Die Guthabengültigkeit ist definitiv ein Pluspunkt für Fonic, Congstar verfügt dafür über das beste Netz – nämlich das von T-Mobile, welches vor allem auf dem Land besser verfügbar ist, als das E-Plus-Netz, bei dem häufiger über schlechte Netzabdeckung geklagt wird (Die E-Plus (Simyo) Netzabdeckung ist inzwischen zwar besser als ihr verpönter Ruf, alle Probleme sind jedoch nicht aus der Welt geschafft worden.).
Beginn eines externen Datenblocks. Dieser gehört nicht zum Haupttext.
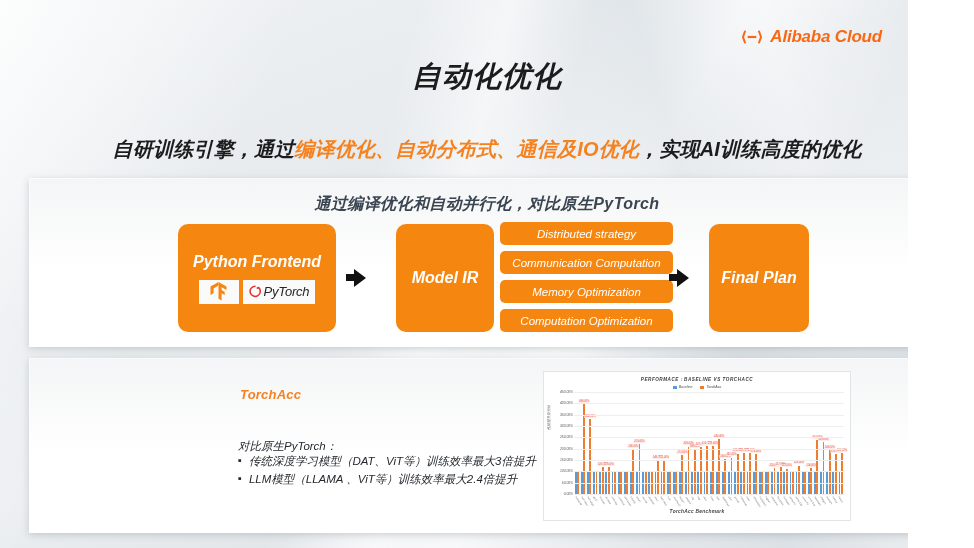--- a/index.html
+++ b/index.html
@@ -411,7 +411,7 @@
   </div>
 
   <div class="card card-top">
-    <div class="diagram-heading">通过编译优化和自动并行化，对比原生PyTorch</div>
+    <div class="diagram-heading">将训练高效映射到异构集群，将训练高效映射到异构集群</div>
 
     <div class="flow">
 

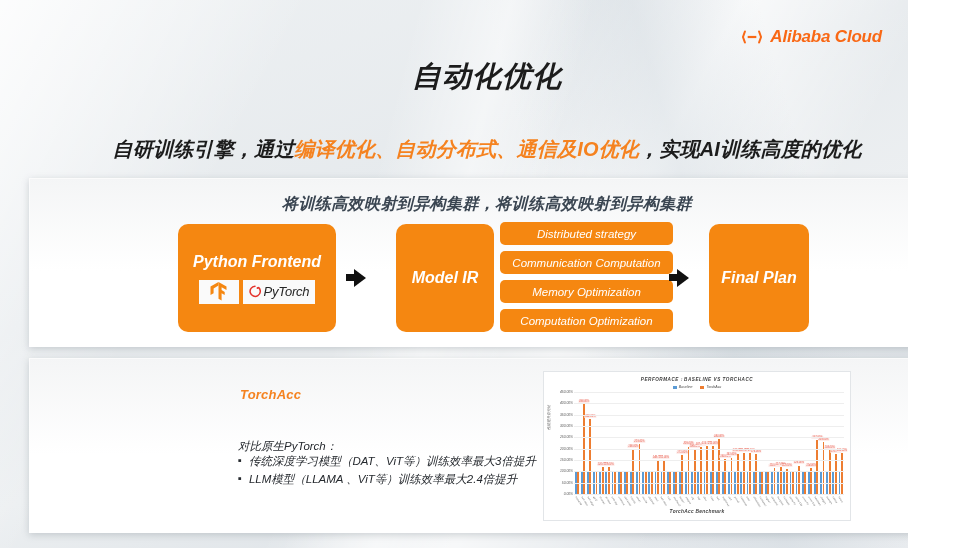--- a/index.html
+++ b/index.html
@@ -437,9 +437,6 @@
       <div class="arrow-tail arrow-1-tail"></div>
       <div class="arrow arrow-1"></div>
 
-      <div class="obox obox-ir">
-        <span class="lbl">Model IR</span>
-      </div>
 
       <div class="opt-stack">
         <div class="opt-item">Distributed strategy</div>

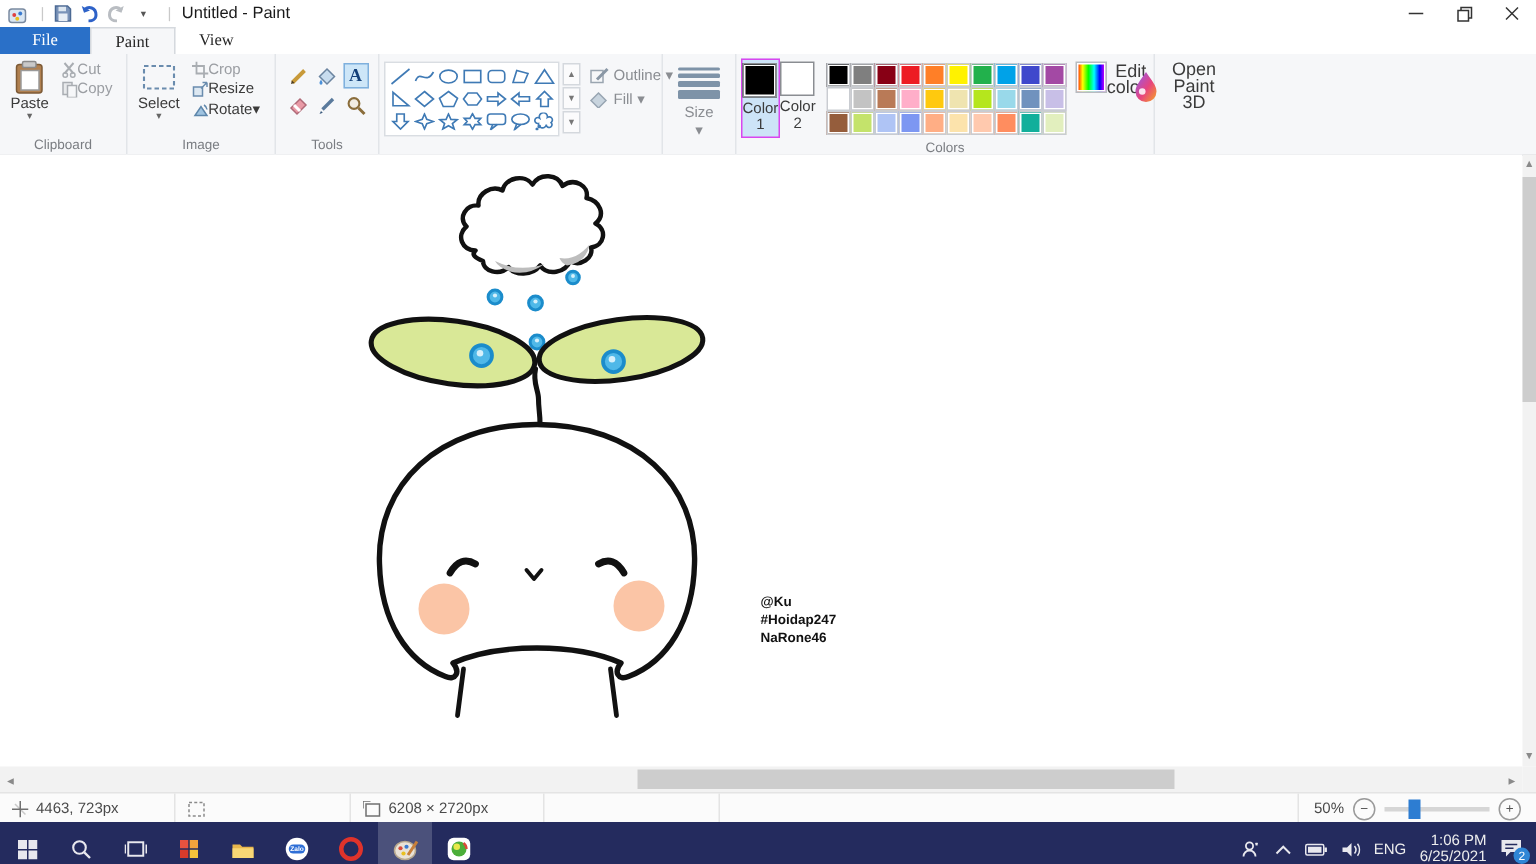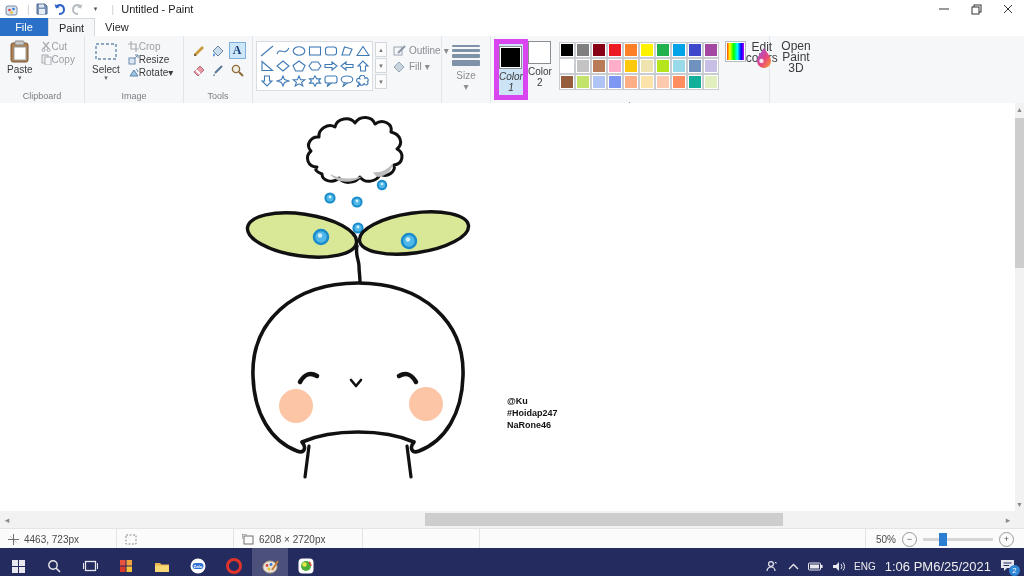--- a/index.html
+++ b/index.html
@@ -18,7 +18,7 @@
   .wbtn svg{display:block;}
   
   .tabrow{top:18px;left:0;right:0;height:18px;background:#fff;display:flex;align-items:stretch;font-size:11px;border-bottom:1px solid #e8eaec;}
-  .tab{padding:0 10px;display:flex;align-items:center;color:#262626;}
+  .tab{padding:0 16px;display:flex;align-items:center;color:#262626;font-family:Liberation Serif, serif;}
   .tab.file{background:#2a70c8;color:#fff;min-width:28px;justify-content:center;}
   .tab.active{background:#f6f7f9;border:1px solid #d5d9de;border-bottom:none;}
   

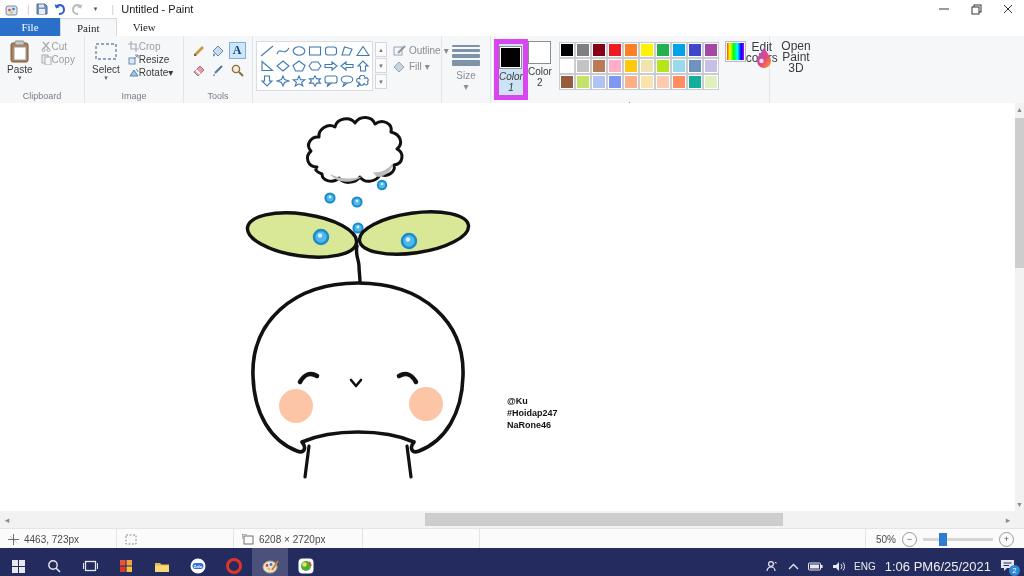--- a/index.html
+++ b/index.html
@@ -44,7 +44,7 @@
   .sizelines{display:flex;flex-direction:column;gap:2px;margin:3px 0 4px 0;}
   .sizelines div{background:#7e93a8;border-radius:1px;}
   .colbtn{display:flex;flex-direction:column;align-items:center;width:34px;padding:2px 0;font-size:10px;color:#3b3b3b;text-align:center;line-height:11px;margin-top:1px;}
-  .colbtn.sel{background:#cde4f7;border:5px solid #d946ef;font-style:italic;}
+  .colbtn.sel{background:#cde4f7;border:1px solid #d946ef;}
   .swatch-big{width:21px;height:21px;border:1px solid #8a8d92;box-shadow:inset 0 0 0 1px #fff;margin-bottom:2px;}
   .palgrid{display:grid;grid-template-columns:repeat(10,16px);grid-auto-rows:16px;gap:0px;margin:3px 4px 0 6px;}
   .pswatch{width:14px;height:14px;border:1px solid #c9ccd1;box-shadow:inset 0 0 0 1px #fff;margin:1px;}

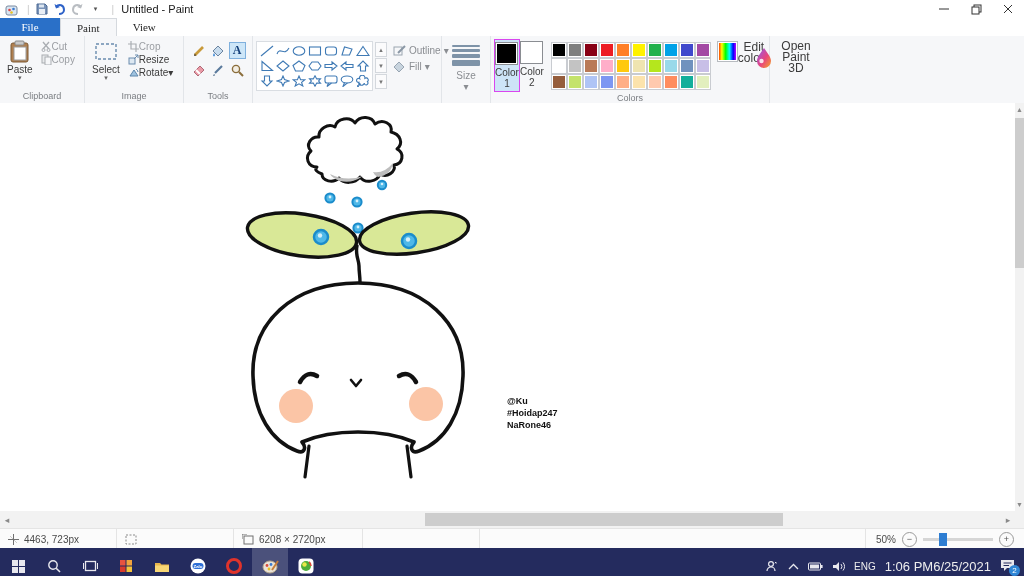--- a/index.html
+++ b/index.html
@@ -74,7 +74,7 @@
   .tbtn.running::after{content:"";position:absolute;bottom:0;left:5px;right:5px;height:2px;background:#9db4e4;}
   .tbtn.active{background:rgba(255,255,255,.18);}
   .tray{margin-left:auto;display:flex;align-items:center;gap:9px;padding:0 8px;font-size:10px;}
-  .clock{display:flex;flex-direction:row;align-items:flex-end;justify-content:center;font-size:13px;line-height:11px;}
+  .clock{display:flex;flex-direction:column;align-items:flex-end;justify-content:center;font-size:10px;line-height:11px;}
   .badge{position:absolute;right:-4px;bottom:-3px;width:11px;height:11px;border-radius:50%;background:#2f86d6;color:#fff;font-size:8px;display:flex;align-items:center;justify-content:center;}
 </style>
 </head>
Der Empfang hängt natürlich vom persönlichen Standort ab.

Fazit: Geht es nur um das Telefonieren ins Festnetz oder andere Handynetze, sind Simyo, Fonic und Congstar preislich auf einem Niveau. Wer viel surft, sollte sich bei Simyo oder alternativ Fonic umsehen, wer ab und zu ins Ausland telefoniert (und dies nur mit seinem Handy erledigen kann), wird nur bei Fonic oder Simyo fündig. Für Congstar spricht letztlich nur die gute Netzabdeckung, sowohl bei Auslandstelefonaten, Startguthaben als auch Datenverbindungen findet sich Congstar abgeschlagen auf dem letzten Platz. Nutzt man das Handy aber nur zum Telefonieren im Inland, kann Congstar aufgrund seiner Netzabdeckung natürlich dennoch eine sinnvolle Option sein.